Rasa: Regex Entity Extractor

Created on 26 Jun 2019  路  7Comments  路  Source: RasaHQ/rasa

Description of Problem:
I think I hear often enough in a forum that people need Regex Entity Extractor (featurizer often doesn't help when u need reliable exact match extraction) and I'm not an exception here.

example: https://forum.rasa.com/t/unable-to-use-regex-feature/11976/2

Overview of the Solution:
I created a custom component to do this and seems to be working good.
I wanted to get rasa core developer's opinion and see if this should be useful/common enough to add as a built-in component. If that's the case, I will be more than happy to contribute.
Here is the component code.

class RegexEntityExtractor(EntityExtractor):
    # This extractor maybe kind of extreme as it takes user's message
    # and return regex match.
    # Confidence will be 1.0 just like Duckling

    provides = ["entities"]

    def __init__(
        self,
        component_config: Optional[Dict[Text, Text]] = None,
        regex_features: Optional[Dict[Text, Any]] = None
    ) -> None:
        super(RegexEntityExtractor, self).__init__(component_config)
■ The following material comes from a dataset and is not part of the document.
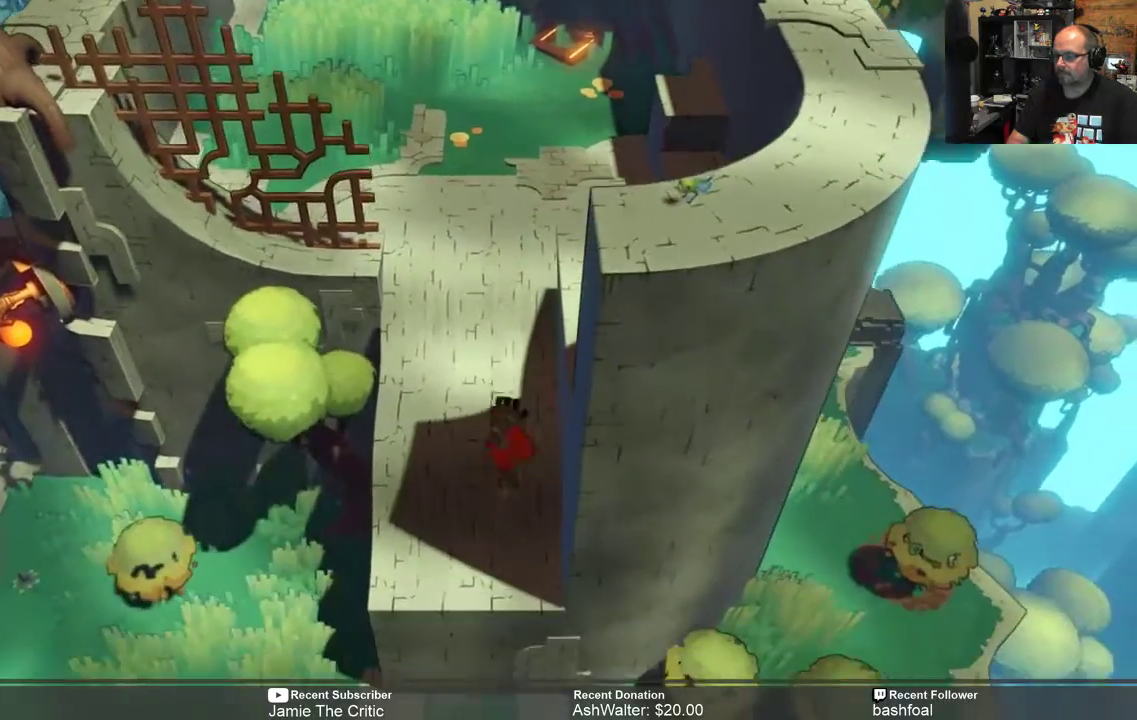
{"buttons": ["R2"], "left_stick": "center", "right_stick": "center", "events": []}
        self.regex_feature = regex_features if regex_features else {}

    def train(
        self, training_data: TrainingData, config: RasaNLUModelConfig, **kwargs: Any
    ) -> None:

        self.regex_feature = training_data.regex_features

    @classmethod
    def load(
            cls,
            meta: Dict[Text, Any],
            model_dir: Optional[Text] = None,
            model_metadata: Optional[Metadata] = None,
            cached_component: Optional["RegexEntityExtractor"] = None,
            **kwargs: Any
    ) -> "RegexEntityExtractor":

        file_name = meta.get("file")

        if not file_name:
            regex_features = None
            return cls(meta, regex_features)

        # w/o string cast, mypy will tell me
        # expected "Union[str, _PathLike[str]]"
        regex_pattern_file = os.path.join(str(model_dir), file_name)
        if os.path.isfile(regex_pattern_file):
            regex_features = rasa.utils.io.read_json_file(regex_pattern_file)
        else:
            regex_features = None
            warnings.warn(
                "Failed to load regex pattern file from '{}'".format(regex_pattern_file)
            )
        return cls(meta, regex_features)

    def persist(self, file_name: Text, model_dir: Text) -> Optional[Dict[Text, Any]]:
        """Persist this component to disk for future loading."""
        if self.regex_feature:
            file_name = file_name + ".json"
            regex_feature_file = os.path.join(model_dir, file_name)
            write_json_to_file(
                regex_feature_file,
                self.regex_feature, separators=(",", ": "))
            return {"file": file_name}
        else:
            return {"file": None}

    def match_regex(self, message):
        extracted = []
        for d in self.regex_feature:
            match = re.search(pattern=d['pattern'], string=message)
            if match:

                entity = {
                    "start": match.pos,
                    "end": match.endpos,
                    "value": match.group(),
                    "confidence": 1.0,
                    "entity": d['name'],
                }
                extracted.append(entity)

        extracted = self.add_extractor_name(extracted)
        return extracted

    def process(self, message: Message, **kwargs: Any) -> None:
        """Process an incoming message."""
        extracted = self.match_regex(message.text)
        message.set(
            "entities", message.get("entities", []) + extracted, add_to_output=True
        )

type

Most helpful comment

Mostly yes but not like unique pattern like [a-z]{3}a-\d{5} etc. Okay sounds good. Feel free to close if team decided not to proceed. I can continue use as custom component.

More detail analysis of differences are described here: https://medium.com/@naoko.reeves/rasa-regex-entity-extraction-317f047b28b6

All 7 comments

@naoko can I ask why you're not using the existing regex features?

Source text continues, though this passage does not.